Comme dans d’autres pays sahéliens, les attaques de groupes armés contre les forces de sécurité se multiplient au Mali. Officiellement, Bamako et ses partenaires refusent de négocier avec les djihadistes. Des tentatives de médiation avec certains groupes radicaux ont toutefois été engagées, notamment dans le centre.
Mandaté par son association de défense des valeurs ancestrales « Faso Dambé Ton », Adama Coulibaly court dans Bamako de ministère en ministère. Entre deux rendez-vous, il raconte le périple qui l’a conduit jusqu’à Amadou Koufa, chef de la katiba Macina, laquelle, depuis 2017, fait partie d’une coalition djihadiste liée à Al-Qaida.

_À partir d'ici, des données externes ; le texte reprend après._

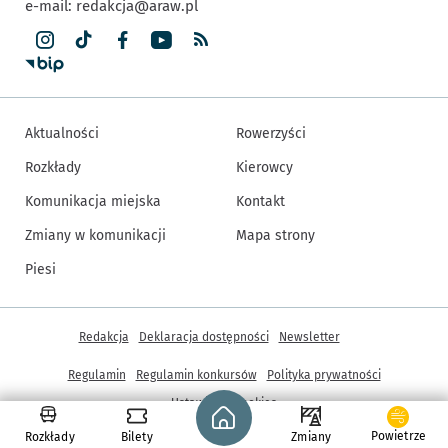
e-mail:
redakcja@araw.pl
Aktualności
Rowerzyści
Rozkłady
Kierowcy
Komunikacja miejska
Kontakt
Zmiany w komunikacji
Mapa strony
Piesi
Inne informacje
Redakcja
Deklaracja dostępności
Newsletter
Regulamin
Regulamin konkursów
Polityka prywatności
Strona główna - wroclaw.pl
Ustawienia cookies
Powietrze
Rozkłady
Bilety
Zmiany
© Copyright 2005-2026, ARAW S.A., Gmina Wrocław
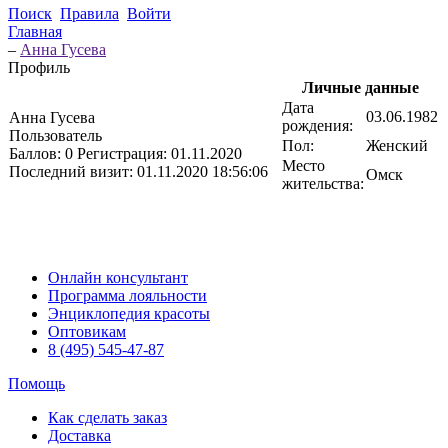
Поиск
Правила
Войти
Главная
–
Анна Гусева
Профиль
Личные данные
Дата
03.06.1982
Анна Гусева
рождения:
Пользователь
Пол:
Женский
Баллов:
0
Регистрация:
01.11.2020
Место
Последний визит:
01.11.2020 18:56:06
Омск
жительства:
Онлайн консультант
Программа лояльности
Энциклопедия красоты
Оптовикам
8 (495) 545-47-87
Помощь
Как сделать заказ
Доставка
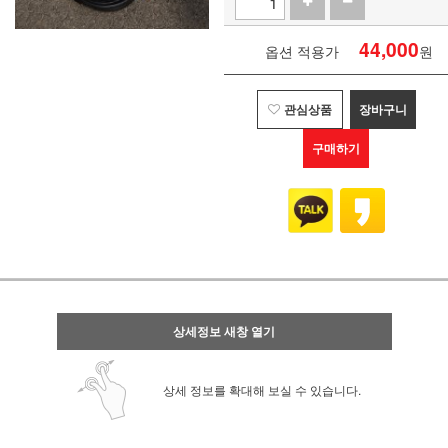
44,000
옵션 적용가
원
관심상품
장바구니
구매하기
상세정보 새창 열기
상세 정보를 확대해 보실 수 있습니다.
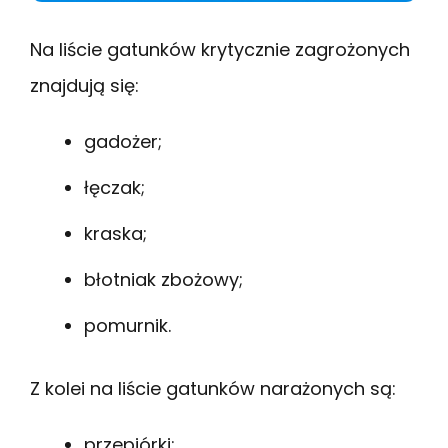
Na liście gatunków krytycznie zagrożonych
znajdują się:
gadożer;
łęczak;
kraska;
błotniak zbożowy;
pomurnik.
Z kolei na liście gatunków narażonych są:
przepiórki;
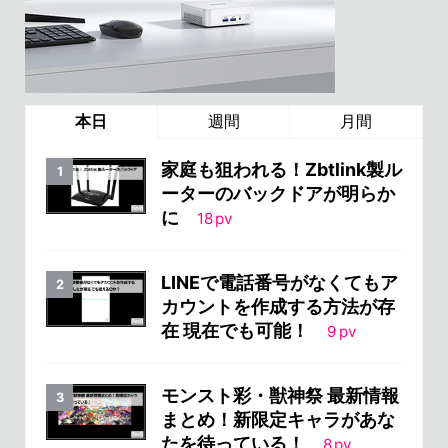
本日
週間
月間
家庭も狙われる！Zbtlink製ル
ーターのバックドアが明らか
に
18
pv
LINEで電話番号がなくてもア
カウントを作成する方法が存
在 現在でも可能！
9
pv
モンスト彩・獣神祭 最新情報
まとめ！新限定キャラがあな
たを待っている！
8
pv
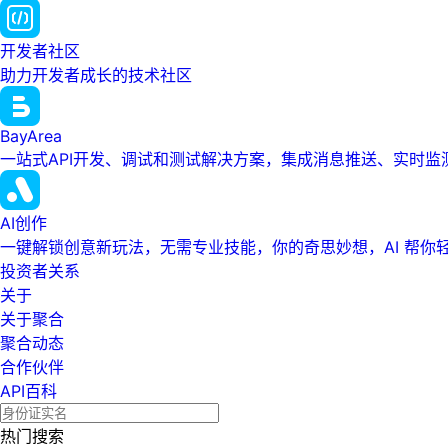
开发者社区
助力开发者成长的技术社区
BayArea
一站式API开发、调试和测试解决方案，集成消息推送、实时
AI创作
一键解锁创意新玩法，无需专业技能，你的奇思妙想，AI 帮你
投资者关系
关于
关于聚合
聚合动态
合作伙伴
API百科
热门搜索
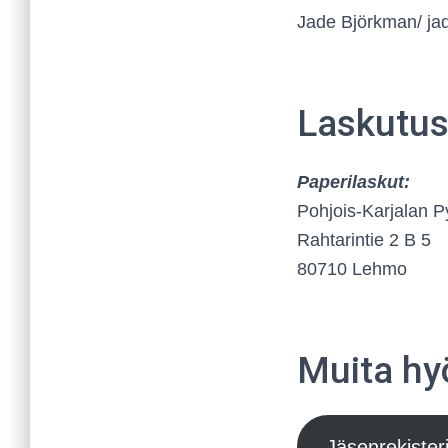
Jade Björkman/ j
Laskutus
Paperilaskut:
Pohjois-Karjalan P
Rahtarintie 2 B 5
80710 Lehmo
Muita hyö
Jäsenrekister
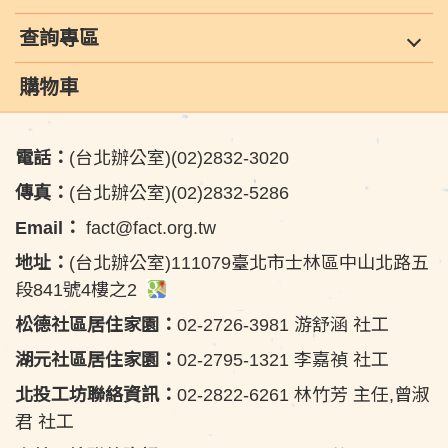
查詢專區
購物車
電話：
(台北辦公室)(02)2832-3020
傳真：
(台北辦公室)(02)2832-5286
Email：
fact@fact.org.tw
地址：
(台北辦公室)111079臺北市士林區中山北路五
段841號4樓之2
松德社區居住家園：
02-2726-3981 游舒涵 社工
湖元社區居住家園：
02-2795-1321 李嘉禎 社工
北投工坊聯絡資訊：
02-2822-6261 林竹芳 主任,曾淑
君 社工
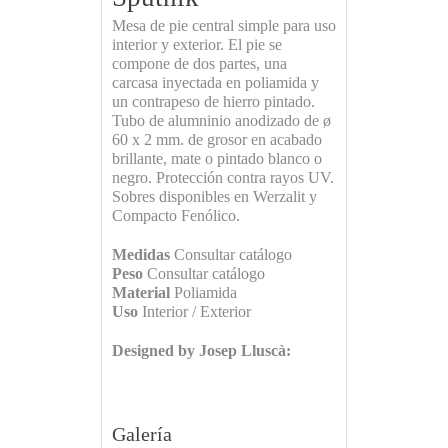
Mesa de pie central simple para uso
interior y exterior. El pie se
compone de dos partes, una
carcasa inyectada en poliamida y
un contrapeso de hierro pintado.
Tubo de alumninio anodizado de ø
60 x 2 mm. de grosor en acabado
brillante, mate o pintado blanco o
negro. Protección contra rayos UV.
Sobres disponibles en Werzalit y
Compacto Fenólico.
Medidas
Consultar catálogo
Peso
Consultar catálogo
Material
Poliamida
Uso
Interior / Exterior
Designed by Josep Lluscà:
Galería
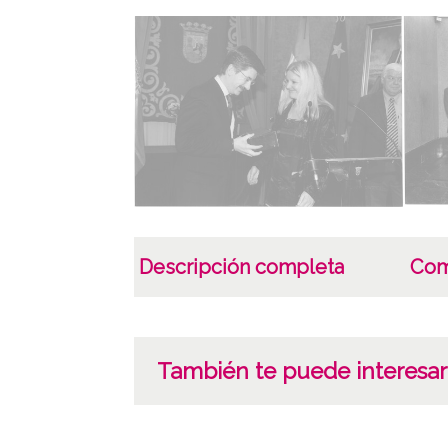
Descripción completa
Com
También te puede interesar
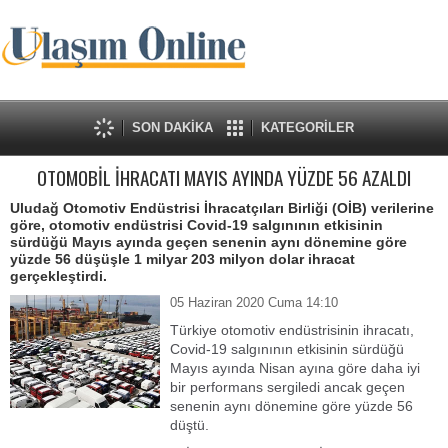
SON DAKİKA
KATEGORİLER
OTOMOBİL İHRACATI MAYIS AYINDA YÜZDE 56 AZALDI
Uludağ Otomotiv Endüstrisi İhracatçıları Birliği (OİB) verilerine
göre, otomotiv endüstrisi Covid-19 salgınının etkisinin
sürdüğü Mayıs ayında geçen senenin aynı dönemine göre
yüzde 56 düşüşle 1 milyar 203 milyon dolar ihracat
gerçekleştirdi.
05 Haziran 2020 Cuma 14:10
Türkiye otomotiv endüstrisinin ihracatı,
Covid-19 salgınının etkisinin sürdüğü
Mayıs ayında Nisan ayına göre daha iyi
bir performans sergiledi ancak geçen
senenin aynı dönemine göre yüzde 56
düştü.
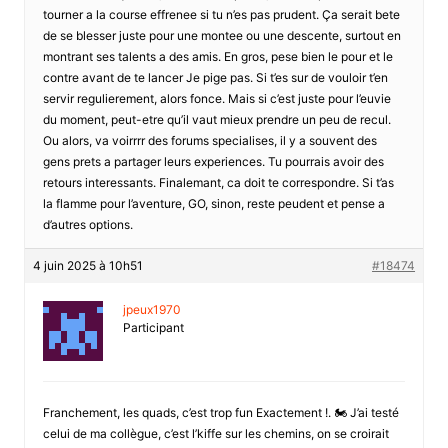
tourner a la course effrenee si tu n’es pas prudent. Ça serait bete
de se blesser juste pour une montee ou une descente, surtout en
montrant ses talents a des amis. En gros, pese bien le pour et le
contre avant de te lancer Je pige pas. Si t’es sur de vouloir t’en
servir regulierement, alors fonce. Mais si c’est juste pour l’euvie
du moment, peut-etre qu’il vaut mieux prendre un peu de recul.
Ou alors, va voirrrr des forums specialises, il y a souvent des
gens prets a partager leurs experiences. Tu pourrais avoir des
retours interessants. Finalemant, ca doit te correspondre. Si t’as
la flamme pour l’aventure, GO, sinon, reste peudent et pense a
d’autres options.
4 juin 2025 à 10h51
#18474
jpeux1970
Participant
Franchement, les quads, c’est trop fun Exactement !. 🏍️ J’ai testé
celui de ma collègue, c’est l’kiffe sur les chemins, on se croirait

Alors que, comme dans d’autres pays sahéliens, les attaques de groupes armés contre les forces de sécurité se multiplient au Mali – elles ont tué environ 150 soldats maliens depuis octobre – pour contrôler le territoire, cette allégeance n’effraie pas Adama Coulibaly qui, en 2018, a entrepris des démarches pour rencontrer le terroriste et prédicateur radical. « Nous sommes restés trois jours avec lui cet été. Nous avons lu le Coran, débattu de la charia. Il nous a assuré qu’il continuerait à combattre l’État tant que la bonne et vraie justice ne serait pas instaurée », relate-il.
« Les chances de vaincre par les armes sont minces »
Dans la région de Mopti (centre) et jusqu’à la frontière du Burkina Faso, les partisans d’Amadou Koufa ont élargi leur sphère d’influence en zone rurale. Les civils sont les premières victimes de ce conflit et de la multiplication des attaques. Rien que celle, en mars, du village d’Ogossagou, a fait plus de 150 morts.
« Les chances de vaincre la katiba Macina par les armes sont minces », reconnaissait l’International crisis group (ICG) dans un rapport publié en mai. Aussi des acteurs de la société civile ou des chefs religieux multiplient-ils les appels au dialogue. Il est régulièrement question, depuis 2015, de contacts indirects, officieux, entre le gouvernement malien et les djihadistes. « Jusqu’en 2017, l’État ne voulait pas entendre parler de discussions. Finalement, à l’issue d’une large réunion au ministère de la réconciliation, les tractations pour rencontrer Koufa ont pu aboutir », poursuit Adama Coulibaly.
Son initiative n’est pas la seule à avoir obtenu le soutien implicite des autorités. L’avocat Hassane Barry et le colonel de l’armée Mamadou Lamine Konaré ont eux aussi rencontré le chef djihadiste afin de négocier, disent-ils, la libération de militaires détenus en otage. Les « discussions étaient parfaitement encadrées et connues des plus hautes autorités de l’État », écrit Hassane Barry dans un communiqué, le 26 novembre.
Officiellement, toute négociation avec les terroristes est rejetée
Pourtant « la position initiale du gouvernement n’a pas varié », argumente Yaya Sangaré, ministre de la communication. Officiellement, toute négociation avec les terroristes est rejetée. Elle a des effets « catastrophiques », insistait aussi le général François Lecointre, chef d’état-major des armées, le 27 novembre sur France Inter. De nombreux responsables maliens, y compris au sein de l’opposition, partagent ce point de vue. « Les discussions ne donneront pas grand-chose tant que l’ingrédient fondamental, la bonne gouvernance, ne sera pas là », fait remarquer Moussa Sinko Coulibaly, ancien général devenu homme politique.
« C’est pourtant le seul moyen pour ramener la paix dans le centre. Si l’État malien devient sérieux, si la France accepte que l’on discute dans le respect de nos valeurs traditionnelles, le problème aura disparu en un an », veut croire Adama Coulibaly. Cela semble vite dit, et sans compter sur le nord du pays, traversé par d’autres groupes terroristes, tel l’État islamique au Grand Sahara.